[YOUR ASSIGNMENT]
What is needed is a word-for-word copy of the lines below from the one with "Nově sestavený tým & 20 & 1 & -0.2\\" through the one with "on the other", both included, with every picture left out.

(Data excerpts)
##############################

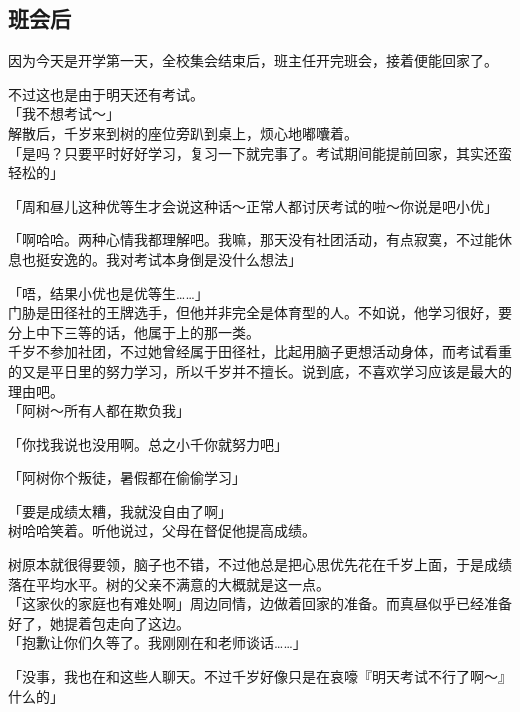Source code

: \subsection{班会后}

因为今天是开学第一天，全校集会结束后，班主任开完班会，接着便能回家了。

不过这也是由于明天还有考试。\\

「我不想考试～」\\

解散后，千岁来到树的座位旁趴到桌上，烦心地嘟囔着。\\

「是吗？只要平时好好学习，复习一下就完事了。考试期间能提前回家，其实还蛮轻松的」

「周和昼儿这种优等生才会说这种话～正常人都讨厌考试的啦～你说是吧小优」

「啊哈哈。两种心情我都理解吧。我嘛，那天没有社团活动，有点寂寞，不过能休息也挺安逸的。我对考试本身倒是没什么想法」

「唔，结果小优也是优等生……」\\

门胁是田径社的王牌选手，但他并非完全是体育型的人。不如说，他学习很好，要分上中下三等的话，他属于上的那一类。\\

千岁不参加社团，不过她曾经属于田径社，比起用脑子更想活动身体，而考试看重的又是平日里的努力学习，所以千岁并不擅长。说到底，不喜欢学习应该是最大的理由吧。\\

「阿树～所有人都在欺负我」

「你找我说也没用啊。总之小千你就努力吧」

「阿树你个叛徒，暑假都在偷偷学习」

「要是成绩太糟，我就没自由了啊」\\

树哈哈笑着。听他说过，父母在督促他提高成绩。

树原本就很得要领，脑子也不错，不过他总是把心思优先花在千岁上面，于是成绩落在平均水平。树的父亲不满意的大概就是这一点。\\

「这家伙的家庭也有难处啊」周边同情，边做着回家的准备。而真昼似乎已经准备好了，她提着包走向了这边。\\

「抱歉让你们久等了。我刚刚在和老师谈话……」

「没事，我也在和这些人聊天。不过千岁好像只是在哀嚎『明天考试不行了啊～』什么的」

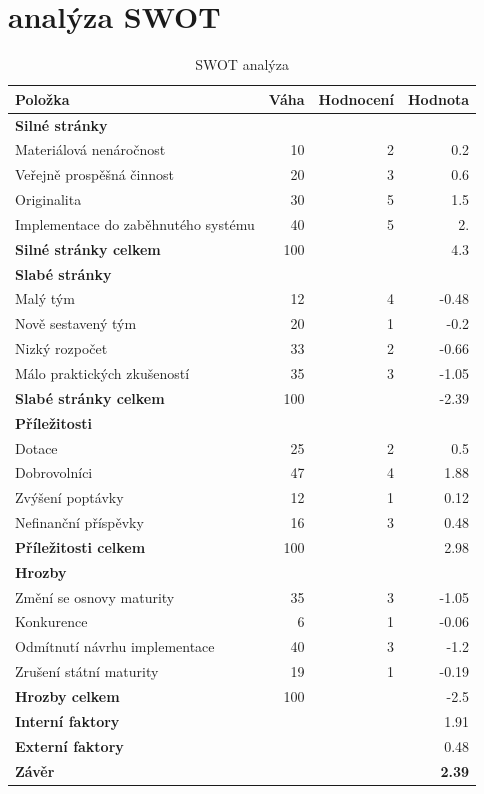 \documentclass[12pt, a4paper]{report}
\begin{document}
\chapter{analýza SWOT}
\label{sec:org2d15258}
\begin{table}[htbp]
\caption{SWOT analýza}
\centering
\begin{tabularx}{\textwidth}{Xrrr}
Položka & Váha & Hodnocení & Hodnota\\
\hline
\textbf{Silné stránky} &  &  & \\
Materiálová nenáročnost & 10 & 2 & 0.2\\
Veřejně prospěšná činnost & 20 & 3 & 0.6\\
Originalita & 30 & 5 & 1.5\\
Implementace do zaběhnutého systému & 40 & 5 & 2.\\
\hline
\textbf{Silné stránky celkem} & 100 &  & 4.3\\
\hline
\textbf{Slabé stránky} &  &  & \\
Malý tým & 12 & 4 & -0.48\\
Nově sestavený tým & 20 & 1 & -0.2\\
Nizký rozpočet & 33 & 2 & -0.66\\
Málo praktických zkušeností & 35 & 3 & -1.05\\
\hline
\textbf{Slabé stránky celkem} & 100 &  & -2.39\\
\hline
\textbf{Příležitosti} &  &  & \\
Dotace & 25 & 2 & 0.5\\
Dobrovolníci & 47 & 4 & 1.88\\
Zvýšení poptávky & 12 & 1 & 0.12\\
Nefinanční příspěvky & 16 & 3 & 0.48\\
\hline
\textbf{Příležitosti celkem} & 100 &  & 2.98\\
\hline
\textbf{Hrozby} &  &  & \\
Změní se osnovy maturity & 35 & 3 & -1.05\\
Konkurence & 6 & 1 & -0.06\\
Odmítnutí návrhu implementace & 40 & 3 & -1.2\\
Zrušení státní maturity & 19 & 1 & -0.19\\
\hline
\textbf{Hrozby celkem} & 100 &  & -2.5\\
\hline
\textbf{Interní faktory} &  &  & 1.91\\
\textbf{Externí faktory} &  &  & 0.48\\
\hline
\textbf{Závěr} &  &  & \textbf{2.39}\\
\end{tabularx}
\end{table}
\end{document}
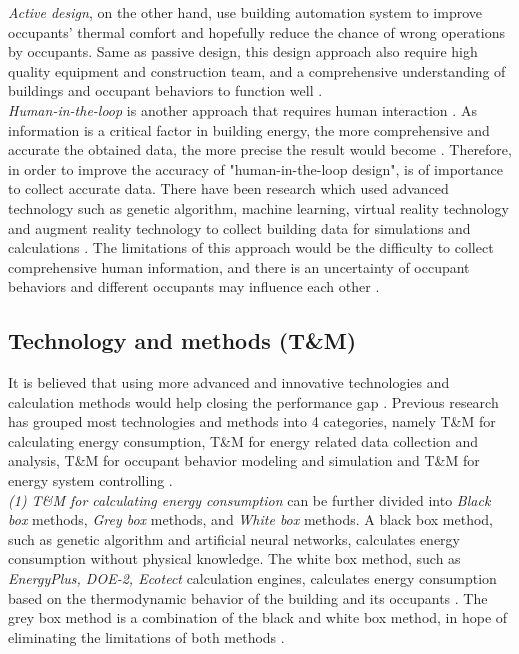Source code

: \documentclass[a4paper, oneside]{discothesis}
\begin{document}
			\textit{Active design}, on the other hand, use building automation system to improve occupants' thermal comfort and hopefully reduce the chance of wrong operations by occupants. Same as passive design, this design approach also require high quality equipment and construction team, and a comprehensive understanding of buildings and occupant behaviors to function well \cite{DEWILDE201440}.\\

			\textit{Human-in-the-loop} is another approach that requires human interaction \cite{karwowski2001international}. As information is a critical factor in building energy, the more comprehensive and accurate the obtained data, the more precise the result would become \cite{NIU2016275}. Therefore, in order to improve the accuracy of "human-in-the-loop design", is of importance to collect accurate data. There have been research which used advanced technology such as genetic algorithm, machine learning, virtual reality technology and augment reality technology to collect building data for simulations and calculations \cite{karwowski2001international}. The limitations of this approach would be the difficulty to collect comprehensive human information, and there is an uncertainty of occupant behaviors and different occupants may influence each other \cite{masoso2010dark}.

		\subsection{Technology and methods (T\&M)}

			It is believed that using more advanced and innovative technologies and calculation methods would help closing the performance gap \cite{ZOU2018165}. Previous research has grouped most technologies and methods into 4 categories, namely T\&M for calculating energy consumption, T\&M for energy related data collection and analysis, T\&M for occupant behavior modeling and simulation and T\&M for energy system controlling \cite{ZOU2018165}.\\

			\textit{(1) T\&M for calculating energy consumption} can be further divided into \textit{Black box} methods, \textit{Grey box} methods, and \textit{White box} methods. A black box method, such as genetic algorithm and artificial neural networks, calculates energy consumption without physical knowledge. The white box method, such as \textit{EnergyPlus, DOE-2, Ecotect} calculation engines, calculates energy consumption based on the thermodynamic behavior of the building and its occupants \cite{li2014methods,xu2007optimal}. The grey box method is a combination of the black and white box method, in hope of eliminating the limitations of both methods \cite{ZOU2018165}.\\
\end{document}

##############################

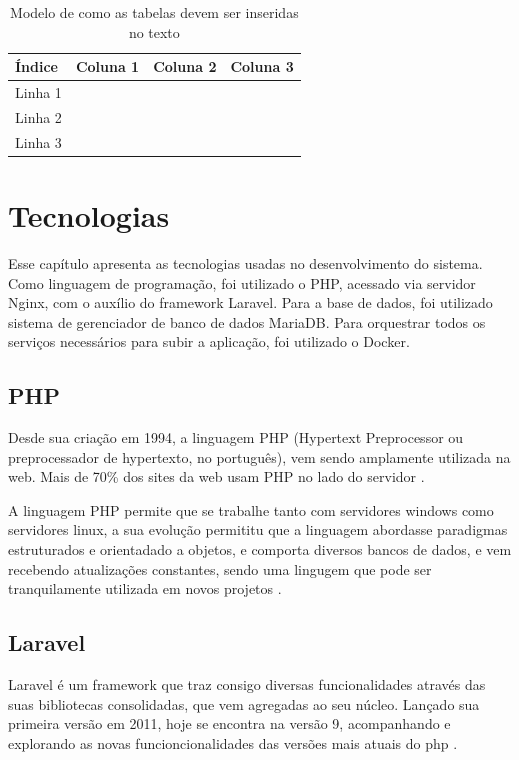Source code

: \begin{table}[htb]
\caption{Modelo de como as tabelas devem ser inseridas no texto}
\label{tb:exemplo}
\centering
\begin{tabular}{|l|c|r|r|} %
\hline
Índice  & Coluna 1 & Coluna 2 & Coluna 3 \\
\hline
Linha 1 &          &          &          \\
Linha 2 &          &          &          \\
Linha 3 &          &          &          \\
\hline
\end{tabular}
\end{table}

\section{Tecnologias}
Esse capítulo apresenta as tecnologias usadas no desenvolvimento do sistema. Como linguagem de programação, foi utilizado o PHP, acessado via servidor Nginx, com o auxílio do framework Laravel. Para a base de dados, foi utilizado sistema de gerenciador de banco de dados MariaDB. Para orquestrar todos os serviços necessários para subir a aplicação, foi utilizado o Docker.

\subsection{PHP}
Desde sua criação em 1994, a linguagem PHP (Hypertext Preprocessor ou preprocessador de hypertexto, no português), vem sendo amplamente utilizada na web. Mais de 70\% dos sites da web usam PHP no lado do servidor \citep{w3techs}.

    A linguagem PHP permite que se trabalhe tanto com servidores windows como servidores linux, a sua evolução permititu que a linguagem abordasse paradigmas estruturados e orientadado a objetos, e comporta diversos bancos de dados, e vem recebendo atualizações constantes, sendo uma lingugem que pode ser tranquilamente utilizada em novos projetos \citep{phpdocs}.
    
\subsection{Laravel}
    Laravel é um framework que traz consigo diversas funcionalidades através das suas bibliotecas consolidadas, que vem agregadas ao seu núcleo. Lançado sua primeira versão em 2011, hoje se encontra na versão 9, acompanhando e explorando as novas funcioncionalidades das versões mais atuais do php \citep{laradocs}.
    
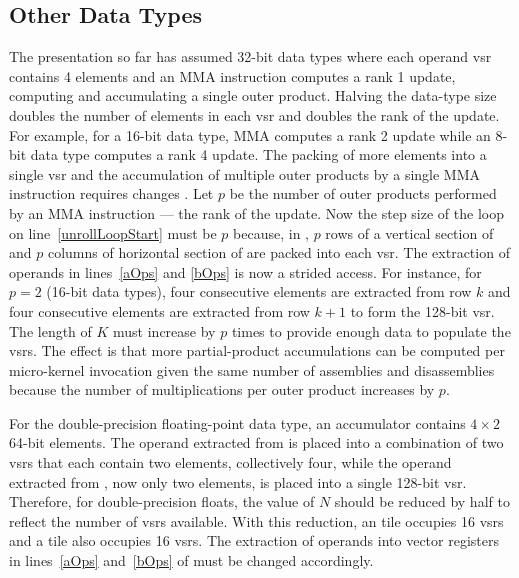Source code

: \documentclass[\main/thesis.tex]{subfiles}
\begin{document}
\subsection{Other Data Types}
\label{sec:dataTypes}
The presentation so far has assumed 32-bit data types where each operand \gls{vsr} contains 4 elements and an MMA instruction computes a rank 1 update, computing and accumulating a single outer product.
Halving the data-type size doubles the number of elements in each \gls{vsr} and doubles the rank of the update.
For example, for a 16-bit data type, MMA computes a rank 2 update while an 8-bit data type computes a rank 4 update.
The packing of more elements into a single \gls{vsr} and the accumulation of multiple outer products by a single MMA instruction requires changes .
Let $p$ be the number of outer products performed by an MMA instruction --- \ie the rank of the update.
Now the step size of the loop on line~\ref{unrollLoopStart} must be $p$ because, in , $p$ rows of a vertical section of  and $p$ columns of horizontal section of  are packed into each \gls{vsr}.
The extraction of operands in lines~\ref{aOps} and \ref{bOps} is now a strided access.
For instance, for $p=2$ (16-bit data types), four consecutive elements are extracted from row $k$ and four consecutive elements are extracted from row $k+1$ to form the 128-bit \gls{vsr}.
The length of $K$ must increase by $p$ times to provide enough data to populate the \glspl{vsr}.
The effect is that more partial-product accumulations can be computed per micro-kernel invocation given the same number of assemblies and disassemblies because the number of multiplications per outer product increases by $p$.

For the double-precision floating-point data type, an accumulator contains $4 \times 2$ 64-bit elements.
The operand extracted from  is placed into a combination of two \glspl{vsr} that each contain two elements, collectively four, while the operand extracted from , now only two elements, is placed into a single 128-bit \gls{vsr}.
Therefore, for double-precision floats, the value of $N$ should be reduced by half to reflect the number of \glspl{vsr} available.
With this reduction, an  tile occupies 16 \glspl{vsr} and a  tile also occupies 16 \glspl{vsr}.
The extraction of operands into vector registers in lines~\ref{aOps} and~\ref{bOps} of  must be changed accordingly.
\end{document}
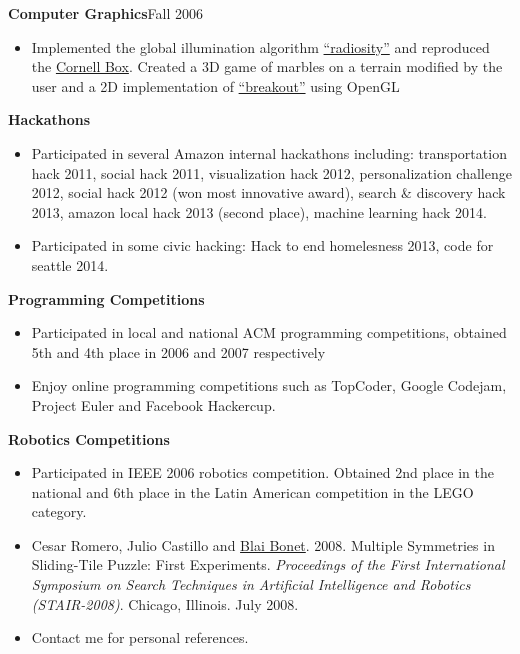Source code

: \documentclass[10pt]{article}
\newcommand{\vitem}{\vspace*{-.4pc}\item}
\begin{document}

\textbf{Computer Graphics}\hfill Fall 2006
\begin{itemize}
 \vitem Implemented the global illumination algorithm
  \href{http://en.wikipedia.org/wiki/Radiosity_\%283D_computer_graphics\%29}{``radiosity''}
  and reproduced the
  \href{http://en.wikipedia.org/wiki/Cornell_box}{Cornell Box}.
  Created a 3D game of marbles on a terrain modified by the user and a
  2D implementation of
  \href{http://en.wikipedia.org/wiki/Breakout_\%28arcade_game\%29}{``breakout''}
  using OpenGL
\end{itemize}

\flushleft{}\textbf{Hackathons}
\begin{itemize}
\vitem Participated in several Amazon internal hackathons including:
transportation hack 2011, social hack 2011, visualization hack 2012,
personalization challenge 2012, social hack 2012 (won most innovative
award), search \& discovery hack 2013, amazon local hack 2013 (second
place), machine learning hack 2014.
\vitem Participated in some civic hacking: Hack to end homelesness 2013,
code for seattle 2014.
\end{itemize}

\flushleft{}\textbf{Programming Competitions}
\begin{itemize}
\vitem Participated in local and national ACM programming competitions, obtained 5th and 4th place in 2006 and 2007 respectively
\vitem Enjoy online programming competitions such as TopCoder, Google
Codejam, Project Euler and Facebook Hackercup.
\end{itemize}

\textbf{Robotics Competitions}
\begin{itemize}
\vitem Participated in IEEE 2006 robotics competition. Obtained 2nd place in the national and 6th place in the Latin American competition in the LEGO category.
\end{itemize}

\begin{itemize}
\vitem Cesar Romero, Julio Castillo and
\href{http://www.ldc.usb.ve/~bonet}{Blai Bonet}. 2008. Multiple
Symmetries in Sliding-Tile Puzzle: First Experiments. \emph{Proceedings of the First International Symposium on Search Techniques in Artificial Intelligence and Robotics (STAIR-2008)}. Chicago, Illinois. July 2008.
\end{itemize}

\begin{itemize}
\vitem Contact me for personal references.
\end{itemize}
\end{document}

##############################

[TASK RESULT]
Nově sestavený tým & 20 & 1 & -0.2\\
Nizký rozpočet & 33 & 2 & -0.66\\
Málo praktických zkušeností & 35 & 3 & -1.05\\
\hline
\textbf{Slabé stránky celkem} & 100 &  & -2.39\\
\hline
\textbf{Příležitosti} &  &  & \\
Dotace & 25 & 2 & 0.5\\
Dobrovolníci & 47 & 4 & 1.88\\
Zvýšení poptávky & 12 & 1 & 0.12\\
Nefinanční příspěvky & 16 & 3 & 0.48\\
\hline
\textbf{Příležitosti celkem} & 100 &  & 2.98\\
\hline
\textbf{Hrozby} &  &  & \\
Změní se osnovy maturity & 35 & 3 & -1.05\\
Konkurence & 6 & 1 & -0.06\\
Odmítnutí návrhu implementace & 40 & 3 & -1.2\\
Zrušení státní maturity & 19 & 1 & -0.19\\
\hline
\textbf{Hrozby celkem} & 100 &  & -2.5\\
\hline
\textbf{Interní faktory} &  &  & 1.91\\
\textbf{Externí faktory} &  &  & 0.48\\
\hline
\textbf{Závěr} &  &  & \textbf{2.39}\\
\end{tabularx}
\end{table}
\end{document}
Source code

: \documentclass[a4paper, oneside]{discothesis}
\begin{document}
			\textit{Active design}, on the other hand, use building automation system to improve occupants' thermal comfort and hopefully reduce the chance of wrong operations by occupants. Same as passive design, this design approach also require high quality equipment and construction team, and a comprehensive understanding of buildings and occupant behaviors to function well \cite{DEWILDE201440}.\\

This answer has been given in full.